江戸末期から明治初期にかけては、フランス製の「キュンストレーキ」と呼ばれた紙塑製の人体模型が欧州から輸入されてきました。
これは紙で精巧に作られた教材用の人体模型であり、現在は東京大学だけに眼球模型のみが保存されています。
この模型は左眼球と眼筋の構造とが示されたもので、実物のおよそ10倍の大きさで制作されています。
紙素材だけで精巧な人体模型を作りあげるとは当時の西洋の技術に感心します。
この眼球模型は、1862年(文久2年)、オランダで眼科を学んだ伊東方成 という医師が、1868年(明治元年)に帰国に際して持ち帰ってきたものです。

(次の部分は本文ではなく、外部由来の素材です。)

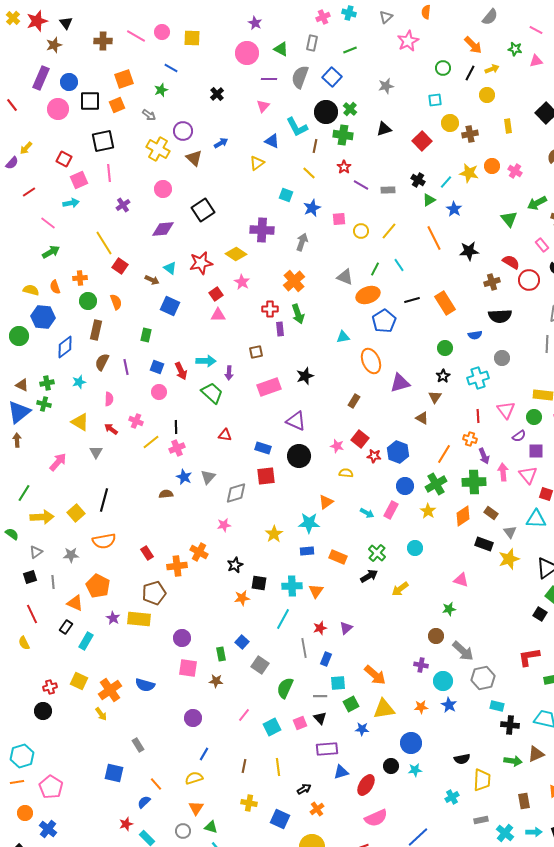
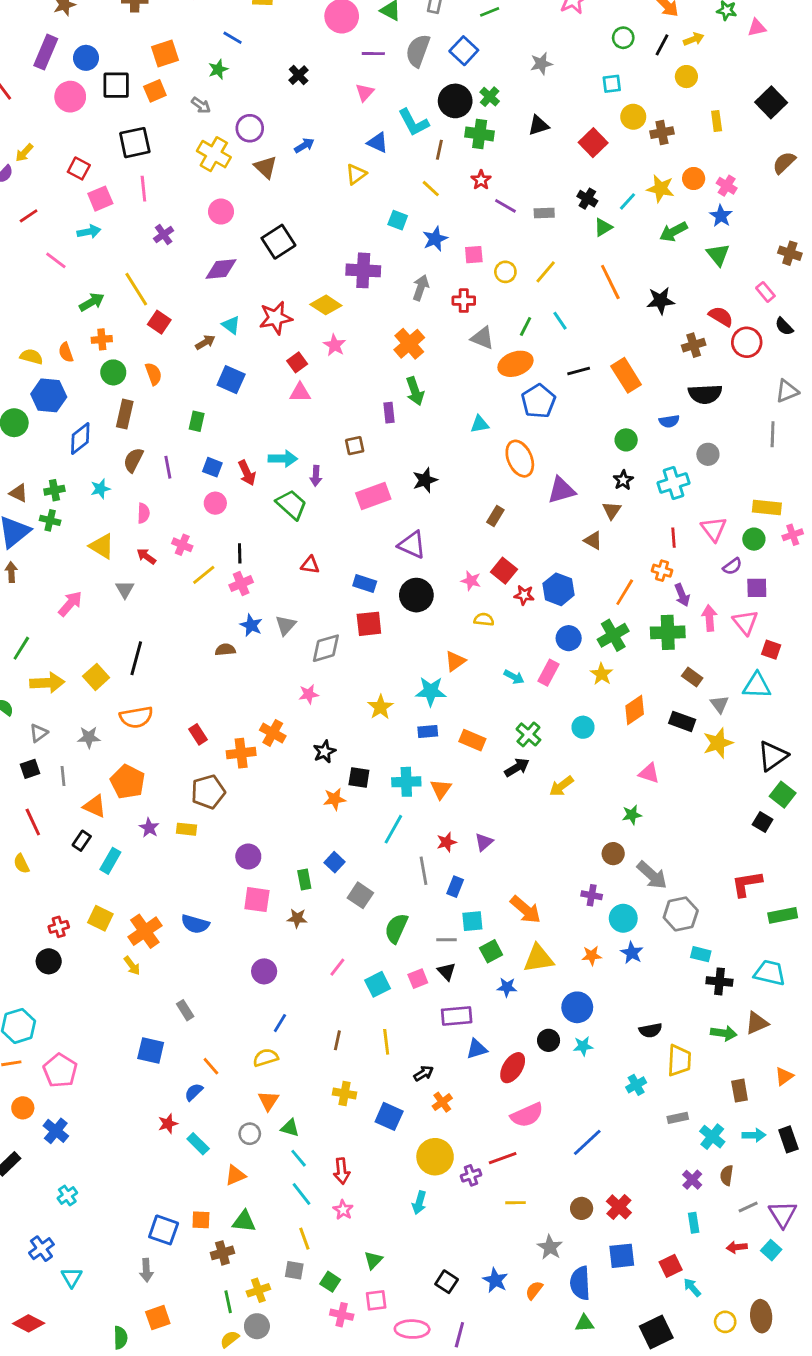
green arrow: (537, 203) -> (673, 232), moved
blue star: (454, 209) -> (721, 216), moved
green arrow: (51, 252) -> (92, 302), moved
brown arrow: (152, 280) -> (205, 342), turned -56
red cross: (270, 309) -> (464, 301), moved
orange diamond: (463, 516) -> (635, 710), moved
yellow rectangle: (139, 619) -> (187, 829), size x0.6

明治後期から大正時代には、主に皮膚科疾患の記録にムラージュ法が盛んに用いられるようになりました。ムラージュ法とは、患部に石膏を当てて型を取り、これにパラフィンを材料にした蝋を流し込みます。そして、これによって複製をつくり、患部の彩色を施して仕上げる方法です。
ムラージュ法は、東京大学医学部の皮膚科教授であった土肥慶蔵(Dohi Keizou) (1866~1937) が、ドイツ留学時代にその技法を習得し日本に導入したとされています。
この時代までくると現代の人体模型の素材や作りの精巧さにもかなり近づいてきます。